▸ **Task instructions**:
Go through the entries below and count the lines holding the word "Example". Reply with only the number, please.

_ _ _

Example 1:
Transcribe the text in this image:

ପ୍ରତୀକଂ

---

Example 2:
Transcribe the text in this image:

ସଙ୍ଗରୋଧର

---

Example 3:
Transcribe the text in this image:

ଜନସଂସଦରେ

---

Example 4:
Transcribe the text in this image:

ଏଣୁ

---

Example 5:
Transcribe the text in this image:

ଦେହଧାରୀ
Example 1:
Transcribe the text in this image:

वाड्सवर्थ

_ _ _

▸ **Task solution**:
6